═════ Given data ═════

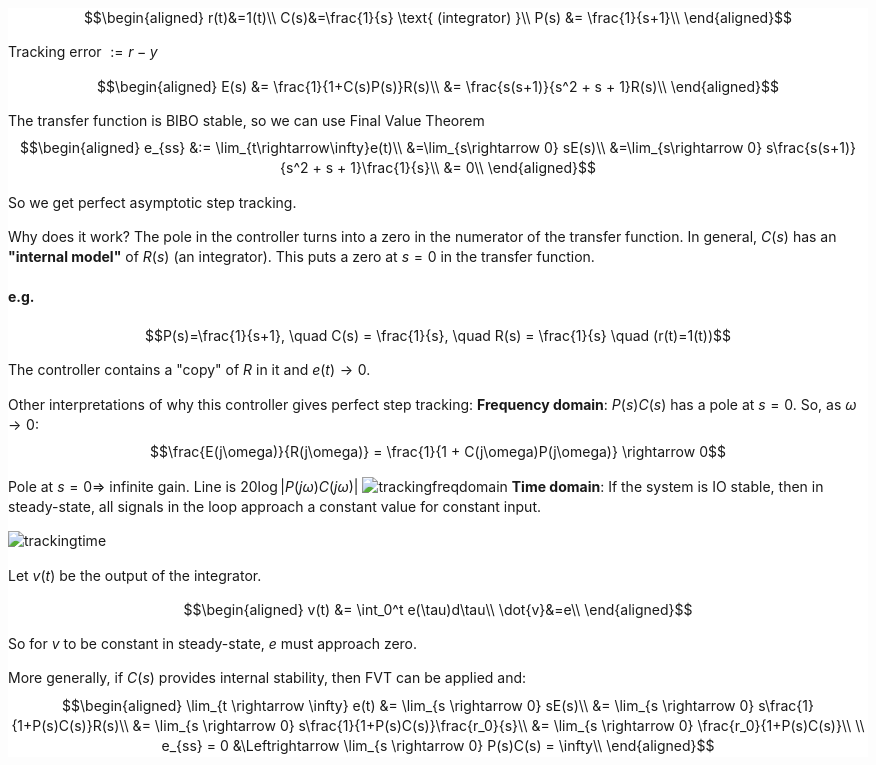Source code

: $$\begin{aligned}
r(t)&=1(t)\\
C(s)&=\frac{1}{s} \text{ (integrator) }\\
P(s) &= \frac{1}{s+1}\\
\end{aligned}$$

Tracking error $:= r-y$

$$\begin{aligned}
E(s) &= \frac{1}{1+C(s)P(s)}R(s)\\
&= \frac{s(s+1)}{s^2 + s + 1}R(s)\\
\end{aligned}$$

The transfer function is BIBO stable, so we can use Final Value Theorem
$$\begin{aligned}
e_{ss} &:= \lim_{t\rightarrow\infty}e(t)\\
&=\lim_{s\rightarrow 0} sE(s)\\
&=\lim_{s\rightarrow 0} s\frac{s(s+1)}{s^2 + s + 1}\frac{1}{s}\\
&= 0\\
\end{aligned}$$

So we get perfect asymptotic step tracking.

Why does it work? The pole in the controller turns into a zero in the numerator of the transfer function. In general, $C(s)$ has an **"internal model"** of $R(s)$ (an integrator). This puts a zero at $s=0$ in the transfer function.

#### e.g.
$$P(s)=\frac{1}{s+1}, \quad C(s) = \frac{1}{s}, \quad R(s) = \frac{1}{s} \quad (r(t)=1(t))$$

The controller contains a "copy" of $R$ in it and $e(t) \rightarrow 0$.

Other interpretations of why this controller gives perfect step tracking:
**Frequency domain**: $P(s)C(s)$ has a pole at $s=0$. So, as $\omega \rightarrow 0$:
$$\frac{E(j\omega)}{R(j\omega)} = \frac{1}{1 + C(j\omega)P(j\omega)} \rightarrow 0$$

Pole at $s=0 \Rightarrow$ infinite gain. Line is $20\log|P(j\omega)C(j\omega)|$
![trackingfreqdomain](../../attachments/trackingfreqdomain.png)
**Time domain**: If the system is IO stable, then in steady-state, all signals in the loop approach a constant value for constant input.

![trackingtime](../../attachments/trackingtime.png)

Let $v(t)$ be the output of the integrator.

$$\begin{aligned}
v(t) &= \int_0^t e(\tau)d\tau\\
\dot{v}&=e\\
\end{aligned}$$

So for $v$ to be constant in steady-state, $e$ must approach zero.

More generally, if $C(s)$ provides internal stability, then FVT can be applied and:
$$\begin{aligned}
\lim_{t \rightarrow \infty} e(t) &= \lim_{s \rightarrow 0} sE(s)\\
&= \lim_{s \rightarrow 0} s\frac{1}{1+P(s)C(s)}R(s)\\
&= \lim_{s \rightarrow 0} s\frac{1}{1+P(s)C(s)}\frac{r_0}{s}\\
&= \lim_{s \rightarrow 0} \frac{r_0}{1+P(s)C(s)}\\
\\
e_{ss} = 0 &\Leftrightarrow \lim_{s \rightarrow 0} P(s)C(s) = \infty\\
\end{aligned}$$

═════

Task → Repeat all of the records above exactly, leaving the pictures out of your answer.

Response →
Source code

: $$\begin{aligned}
r(t)&=1(t)\\
C(s)&=\frac{1}{s} \text{ (integrator) }\\
P(s) &= \frac{1}{s+1}\\
\end{aligned}$$

Tracking error $:= r-y$

$$\begin{aligned}
E(s) &= \frac{1}{1+C(s)P(s)}R(s)\\
&= \frac{s(s+1)}{s^2 + s + 1}R(s)\\
\end{aligned}$$

The transfer function is BIBO stable, so we can use Final Value Theorem
$$\begin{aligned}
e_{ss} &:= \lim_{t\rightarrow\infty}e(t)\\
&=\lim_{s\rightarrow 0} sE(s)\\
&=\lim_{s\rightarrow 0} s\frac{s(s+1)}{s^2 + s + 1}\frac{1}{s}\\
&= 0\\
\end{aligned}$$

So we get perfect asymptotic step tracking.

Why does it work? The pole in the controller turns into a zero in the numerator of the transfer function. In general, $C(s)$ has an **"internal model"** of $R(s)$ (an integrator). This puts a zero at $s=0$ in the transfer function.

#### e.g.
$$P(s)=\frac{1}{s+1}, \quad C(s) = \frac{1}{s}, \quad R(s) = \frac{1}{s} \quad (r(t)=1(t))$$

The controller contains a "copy" of $R$ in it and $e(t) \rightarrow 0$.

Other interpretations of why this controller gives perfect step tracking:
**Frequency domain**: $P(s)C(s)$ has a pole at $s=0$. So, as $\omega \rightarrow 0$:
$$\frac{E(j\omega)}{R(j\omega)} = \frac{1}{1 + C(j\omega)P(j\omega)} \rightarrow 0$$

Pole at $s=0 \Rightarrow$ infinite gain. Line is $20\log|P(j\omega)C(j\omega)|$
![trackingfreqdomain](../../attachments/trackingfreqdomain.png)
**Time domain**: If the system is IO stable, then in steady-state, all signals in the loop approach a constant value for constant input.

![trackingtime](../../attachments/trackingtime.png)

Let $v(t)$ be the output of the integrator.

$$\begin{aligned}
v(t) &= \int_0^t e(\tau)d\tau\\
\dot{v}&=e\\
\end{aligned}$$

So for $v$ to be constant in steady-state, $e$ must approach zero.

More generally, if $C(s)$ provides internal stability, then FVT can be applied and:
$$\begin{aligned}
\lim_{t \rightarrow \infty} e(t) &= \lim_{s \rightarrow 0} sE(s)\\
&= \lim_{s \rightarrow 0} s\frac{1}{1+P(s)C(s)}R(s)\\
&= \lim_{s \rightarrow 0} s\frac{1}{1+P(s)C(s)}\frac{r_0}{s}\\
&= \lim_{s \rightarrow 0} \frac{r_0}{1+P(s)C(s)}\\
\\
e_{ss} = 0 &\Leftrightarrow \lim_{s \rightarrow 0} P(s)C(s) = \infty\\
\end{aligned}$$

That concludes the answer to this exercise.